Before this, people have always thought that it is difficult to build a SPAD image sensor with a high pixel count. To this end, Canon has adopted a proprietary structural design mastered through mass production of commercial CMOS image sensors. This design can successfully maintain the aperture ratio at about 100% no matter how small the pixel size becomes, and even if the number of pixels increases, all incoming photons can be captured without any leakage. The result is an unprecedented 1-megapixel SPAD image sensor.
Canon developed this 1-megapixel SPAD image sensor with a time resolution of up to 100 picoseconds, which can achieve extremely fast information processing, making it possible to capture ultra-fast moving objects. This sensor can also use its 'high-speed response' feature for high-precision distance measurement, including 3D measurement. This SPAD image sensor developed by Canon can detect the return light in nanoseconds or less, thereby realizing ToF measurement that cannot be achieved with traditional light sensors. Canon has also equipped this SPAD image sensor with a global shutter, which can capture videos of fast-moving objects while ensuring that the shape of the object is accurate and distortion-free.

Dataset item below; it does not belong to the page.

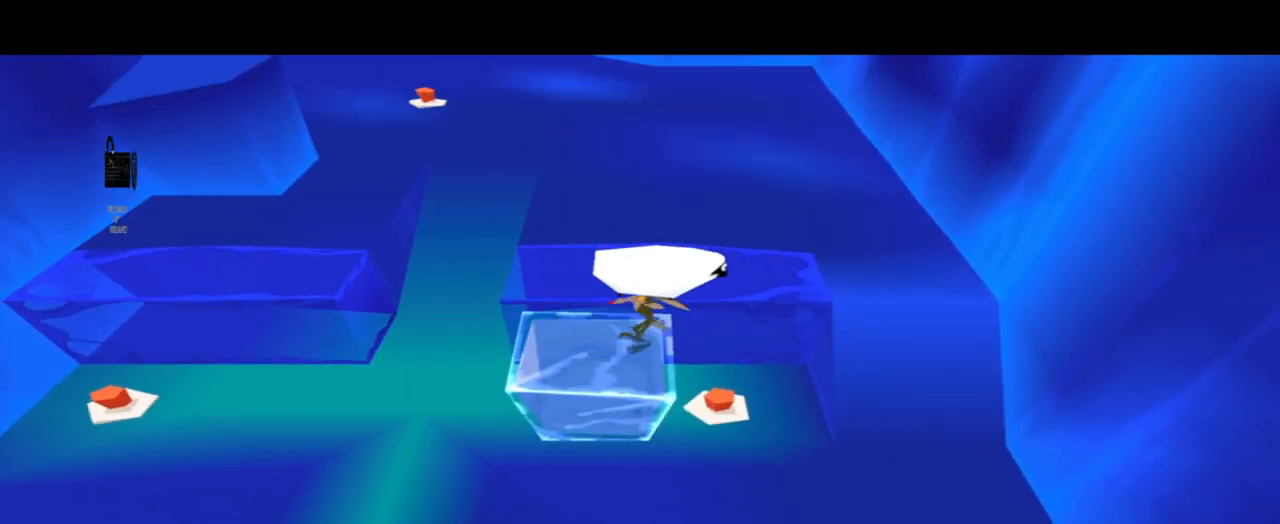
{"buttons": [], "left_stick": "center", "right_stick": "center", "events": [[167, "left_stick", "center"]]}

Using the ToF method for distance measurement, Canon's SPAD image sensor achieves ultra-high-speed image acquisition with a high resolution of 1 million pixels. This facilitates more accurate 3D distance measurement, and can even handle complex scenes where multiple objects overlap.
The successful development of Canon's SPAD image sensor means that the resolution of a 3D camera capable of recognizing depth information can reach 1 million pixels. This performance can provide high-performance 'eyes' for intelligent robots and other devices that human society depends on in the future.
Canon's research and development results will empower many unknown services and products beyond imagination in the future. They can be easily integrated into various devices and can measure depth information very accurately even in a completely dark environment. This feature makes it extremely promising in the 3D environment perception applications of autonomous vehicles and AR/VR devices.